Freud conçut rapidement
l'idée que le traumatisme originel était toujours
d'ordre sexuel, ce que Breuer, choqué, ne put accepter.
Charcot en avait eu l'intuition, sans cependant s'y
arrêter. Freud sut tirer les conséquences, surprenantes
pour l'époque, de cette observation. En 1896, il
prononça une conférence intitulée
«L'étiologie sexuelle de l'hystérie»,
qui fit à nouveau scandale.
Un an auparavant, il avait publié
avec Breuer Etudes sur l'hystérie, qui marque la
naissance de la psychanalyse freudienne en faisant
apparaître la divergence théorique entre les deux
auteurs. Freud reconnaîtra toujours sa dette à
l'égard de Breuer, mais dorénavant leurs chemins se
sépareront. «Sous l'influence de ma surprenante
trouvaille» (c'est-à-dire l'importance des
«émois de nature sexuelle»), écrit Freud,
«je sortis du domaine de l'hystérie et
commençai à explorer la vie sexuelle des
neurasthéniques.»
Parallèlement, il élabore une
méthode, qui se dégage de l'hypnose, et une
théorie, celle du transfert (substitution, dans les
relations affectives du sujet, d'une personne à une
autre) et du primat de la sexualité. L'hypnose favorise
une décharge émotionnelle qui soulage le patient en
atténuant ou en faisant disparaître provisoirement les
symptômes: c'est ce que Breuer appelait la méthode
cathartique. L'observation des hystériques qu'il a
en traitement conduit Freud à abandonner cette démarche
et celle de la suggestion pour une technique dite des
associations libres. «Je fis droit au nouvel état des
choses en nommant le procédé d'investigation et de
guérison non plus catharsis mais psychanalyse.»

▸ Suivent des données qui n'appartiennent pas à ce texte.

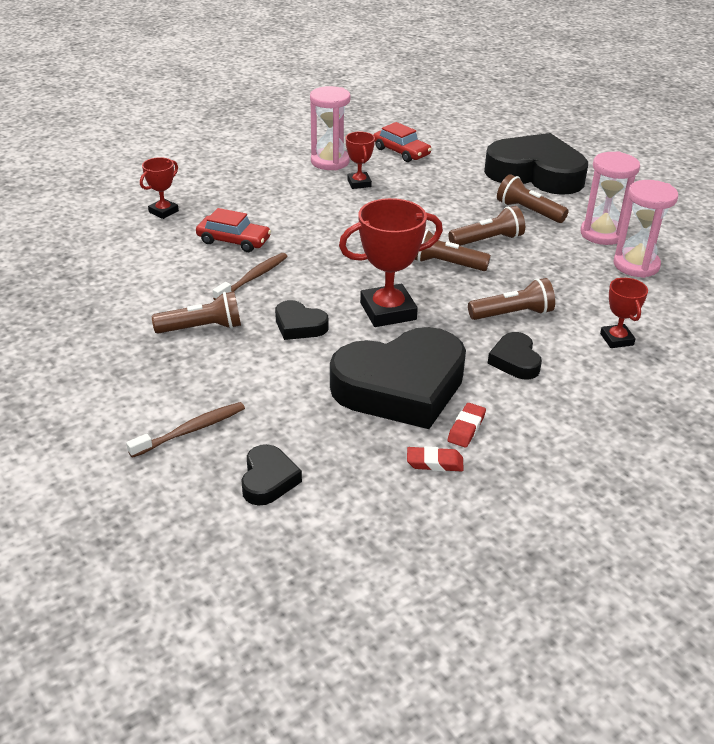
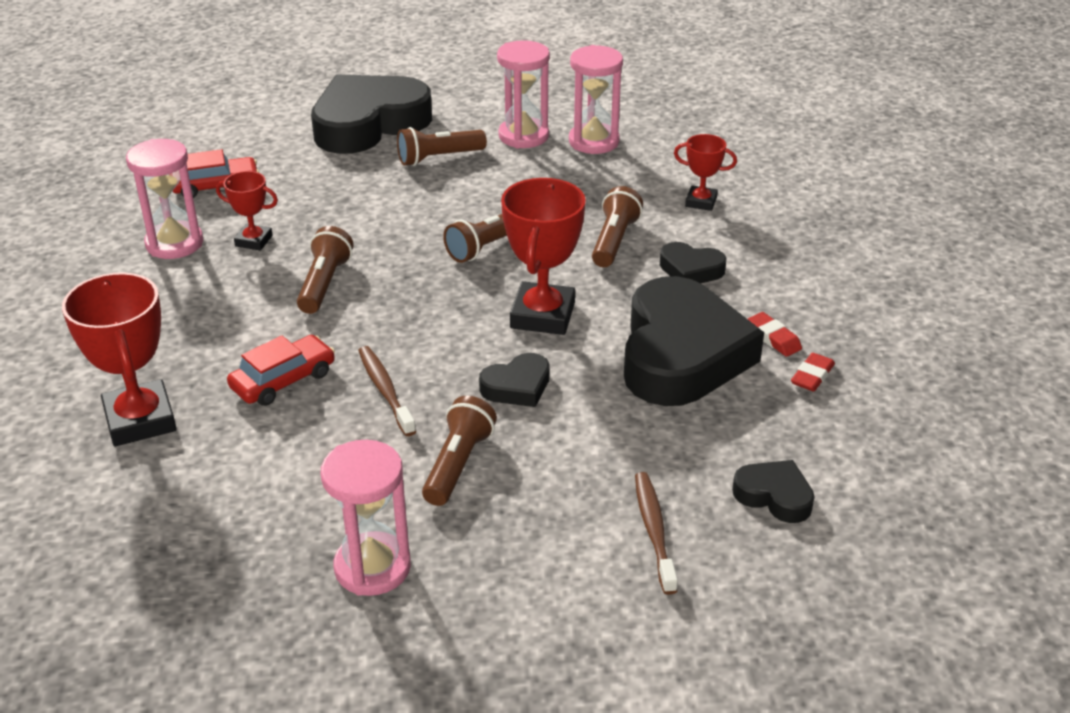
camera: 60 degrees left, 0 degrees up
red trophy [140,157,179,219] -> red trophy [62,272,177,446], size x1.82
brown flashlight [448,206,525,246] -> brown flashlight moved to [297,226,353,314]
none -> pink hourglass [321,440,411,596]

Désormais, il est sensible aux paroles des malades, à
leurs rêves, à leurs souvenirs, il les suit dans
l'expression verbale de leurs conflits intérieurs. Il
comprend peu à peu que ce qui a été oublié
est «pénible, effrayant, honteux...» et
découvre ainsi les mécanismes de la résistance
(refus du sujet de reconnaître un matériel inconscient)

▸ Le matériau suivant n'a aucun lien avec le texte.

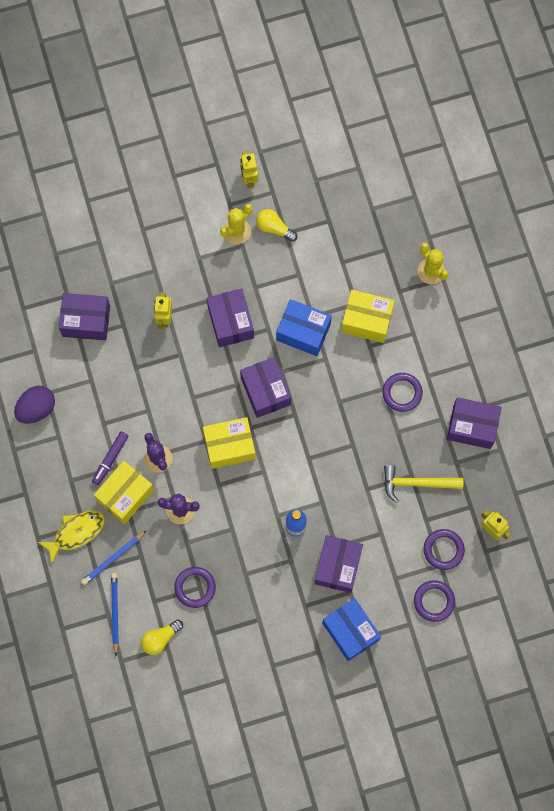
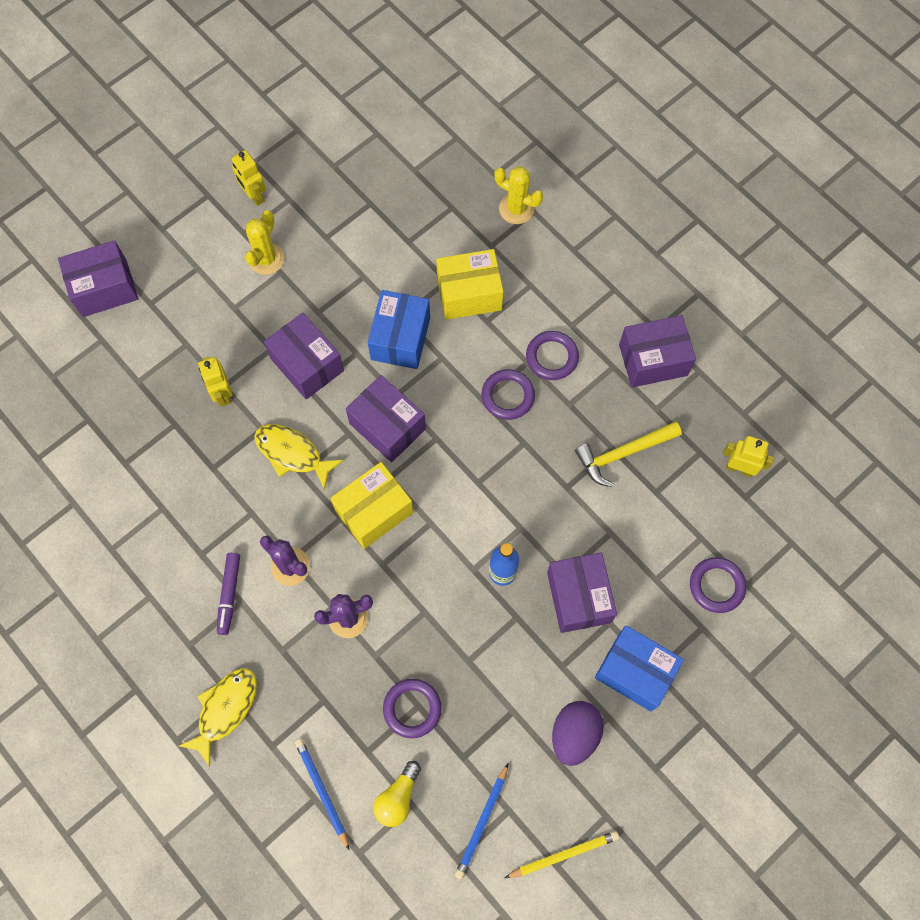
camera: 25 degrees left, 5 degrees down
purple egg [14,386,55,424] -> purple egg moved to [552,701,604,766]
purple box [59,293,110,340] -> purple box moved to [58,240,138,317]
blue pencil [81,531,146,585] -> blue pencil moved to [455,764,508,879]
yellow box [94,461,154,524] -> none
yellow light bulb [256,209,297,242] -> none
blue box [276,299,332,356] -> blue box turned 75 degrees counterclockwise [368,290,430,369]
purple ring [424,529,465,570] -> purple ring moved to [482,369,535,420]
none -> yellow fish [254,424,344,490]
none -> yellow pencil [505,831,619,878]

et du refoulement (tentative de maintien dans l'inconscient
d'un désir inavouable): c'est la première
ébauche de la représentation de l'appareil
psychique et de l'inconscient.
Cette période de découverte
marque la vie personnelle et familiale de Freud. Il a six enfants,
tous nommés en fonction de ses admirations et de ses
amitiés: Jean Martin comme Charcot, Olivier comme Cromwell,
Ernst comme Brücke, son premier «patron» en
médecine, Mathilde comme Mme Breuer, Sophie comme
Mme Paneth, femme d'un ami très proche, Anna comme la
fille d'un professeur d'hébreu de son enfance.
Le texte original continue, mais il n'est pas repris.